Recent advances in antibody engineering have expanded the repertoire of His-Tag detection tools:

• Single-chain fragments (scFv): The crystal structure of the anti-His tag antibody 3D5 single-chain fragment has provided the basis for designing antibodies with enhanced stability and affinity .

• Chimeric antibody formats: Monoclonal Anti-His Tag Antibody, Human IgG1 (AY63) represents a chimeric antibody that combines the variable region of a mouse monoclonal antibody with a human constant domain .

• Antibody-enzyme fusions: Recombinant anti-His scFv can be fused to alkaline phosphatase to create convenient detection tools with direct enzymatic activity .

• Species variations: While many His-Tag antibodies are mouse-derived, human variants are now available that may offer advantages in certain applications .

These novel formats provide researchers with expanded options for optimizing His-tag detection based on their specific experimental requirements, potentially offering improved sensitivity, reduced background, or enhanced compatibility with particular detection systems.

What emerging applications are being developed for His-Tag monoclonal antibodies?

His-Tag monoclonal antibodies continue to evolve beyond their traditional applications in protein detection and purification. Emerging applications include:

• Structural biology tools: The use of anti-His antibodies as crystallization scaffolds represents an innovative approach to facilitate structural studies of challenging proteins .

• Single-molecule imaging: His-Tag antibodies conjugated to quantum dots or other fluorophores enable tracking of individual His-tagged proteins in real-time.

• Diagnostic applications: The high specificity of His-Tag antibodies makes them valuable tools for detecting His-tagged viral or bacterial proteins in diagnostic assays.

• Therapeutic protein analysis: His-Tag antibodies play crucial roles in characterizing recombinant therapeutic proteins during development and quality control processes.

• Biosensor development: Immobilized His-Tag antibodies can serve as capture agents in various biosensor platforms for protein detection.

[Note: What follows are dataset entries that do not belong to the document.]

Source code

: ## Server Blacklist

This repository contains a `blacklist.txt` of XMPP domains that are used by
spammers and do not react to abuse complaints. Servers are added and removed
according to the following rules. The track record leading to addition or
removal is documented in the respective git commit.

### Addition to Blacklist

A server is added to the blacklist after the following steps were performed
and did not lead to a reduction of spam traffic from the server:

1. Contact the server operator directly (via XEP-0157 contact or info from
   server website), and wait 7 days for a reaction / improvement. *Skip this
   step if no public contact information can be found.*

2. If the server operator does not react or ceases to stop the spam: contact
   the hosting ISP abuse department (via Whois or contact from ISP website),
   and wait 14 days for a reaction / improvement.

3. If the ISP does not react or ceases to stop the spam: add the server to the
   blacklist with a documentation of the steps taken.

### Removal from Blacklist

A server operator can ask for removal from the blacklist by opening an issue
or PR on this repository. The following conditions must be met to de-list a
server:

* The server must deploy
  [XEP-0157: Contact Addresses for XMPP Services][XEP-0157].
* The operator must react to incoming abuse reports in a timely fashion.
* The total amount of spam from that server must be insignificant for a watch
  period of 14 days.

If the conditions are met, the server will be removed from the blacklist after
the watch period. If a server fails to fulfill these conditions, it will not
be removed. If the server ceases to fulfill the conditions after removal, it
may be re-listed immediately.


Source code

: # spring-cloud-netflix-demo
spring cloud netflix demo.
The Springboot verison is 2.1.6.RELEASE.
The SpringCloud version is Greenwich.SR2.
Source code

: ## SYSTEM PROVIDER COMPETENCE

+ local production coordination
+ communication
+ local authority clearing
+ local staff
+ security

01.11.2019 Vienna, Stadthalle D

As antibody engineering technologies advance, we can anticipate continued refinement of His-Tag antibodies with enhanced properties for specialized applications.

How does the integration of His-Tag antibodies with other technologies enhance research capabilities?

The integration of His-Tag antibodies with complementary technologies creates powerful research platforms:

• Multiplexed detection systems: Combining His-Tag antibodies with antibodies against other epitope tags enables simultaneous detection of multiple proteins in complex systems.

• Automation platforms: His-Tag antibody-based detection has been adapted to high-throughput screening platforms, accelerating protein interaction studies and drug discovery.

• Cryo-electron microscopy: His-Tag antibodies can facilitate protein complex formation and provide fiducial markers for cryo-EM studies.

• Affinity purification-mass spectrometry: His-Tag antibodies enable efficient isolation of protein complexes for subsequent mass spectrometry analysis and identification of interaction partners.

• Microfluidic systems: Integration with microfluidic platforms allows for rapid, low-volume analysis of His-tagged proteins for point-of-care or field applications.